Please copy every record below exactly and leave out the pictures.

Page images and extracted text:
········

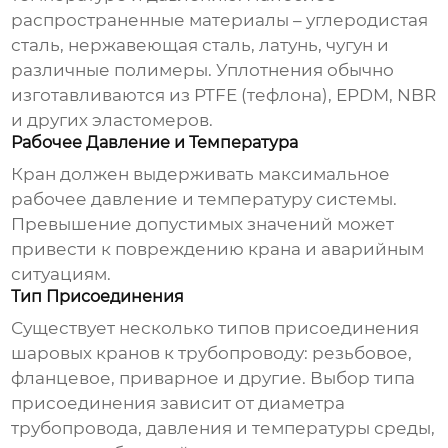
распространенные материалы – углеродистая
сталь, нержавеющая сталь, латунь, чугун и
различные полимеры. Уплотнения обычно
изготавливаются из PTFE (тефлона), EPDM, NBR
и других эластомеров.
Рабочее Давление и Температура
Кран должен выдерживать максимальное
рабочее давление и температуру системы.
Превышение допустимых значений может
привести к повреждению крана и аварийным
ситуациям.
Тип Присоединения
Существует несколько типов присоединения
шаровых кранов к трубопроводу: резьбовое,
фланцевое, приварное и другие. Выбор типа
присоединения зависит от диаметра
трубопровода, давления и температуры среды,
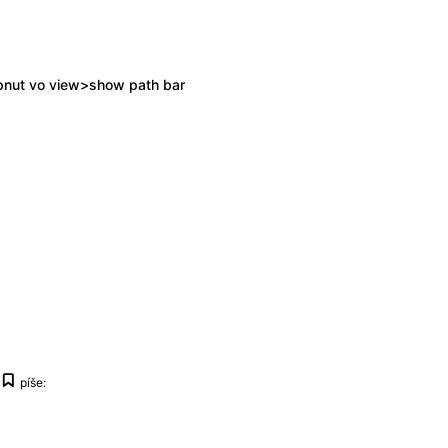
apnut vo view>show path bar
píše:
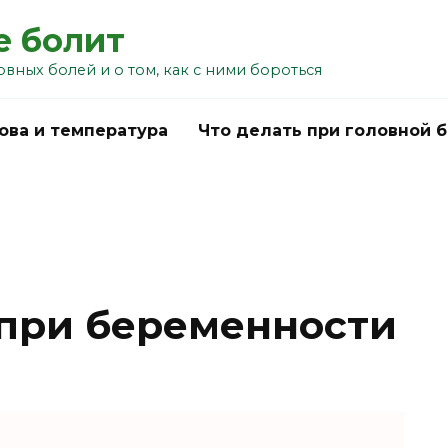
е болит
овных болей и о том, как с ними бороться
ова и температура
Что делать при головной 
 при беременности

········

**RESPONSE AREA**:
распространенные материалы – углеродистая
сталь, нержавеющая сталь, латунь, чугун и
различные полимеры. Уплотнения обычно
изготавливаются из PTFE (тефлона), EPDM, NBR
и других эластомеров.
Рабочее Давление и Температура
Кран должен выдерживать максимальное
рабочее давление и температуру системы.
Превышение допустимых значений может
привести к повреждению крана и аварийным
ситуациям.
Тип Присоединения
Существует несколько типов присоединения
шаровых кранов к трубопроводу: резьбовое,
фланцевое, приварное и другие. Выбор типа
присоединения зависит от диаметра
трубопровода, давления и температуры среды,
apnut vo view>show path bar
píše:
е болит
овных болей и о том, как с ними бороться
ова и температура
Что делать при головной 
 при беременности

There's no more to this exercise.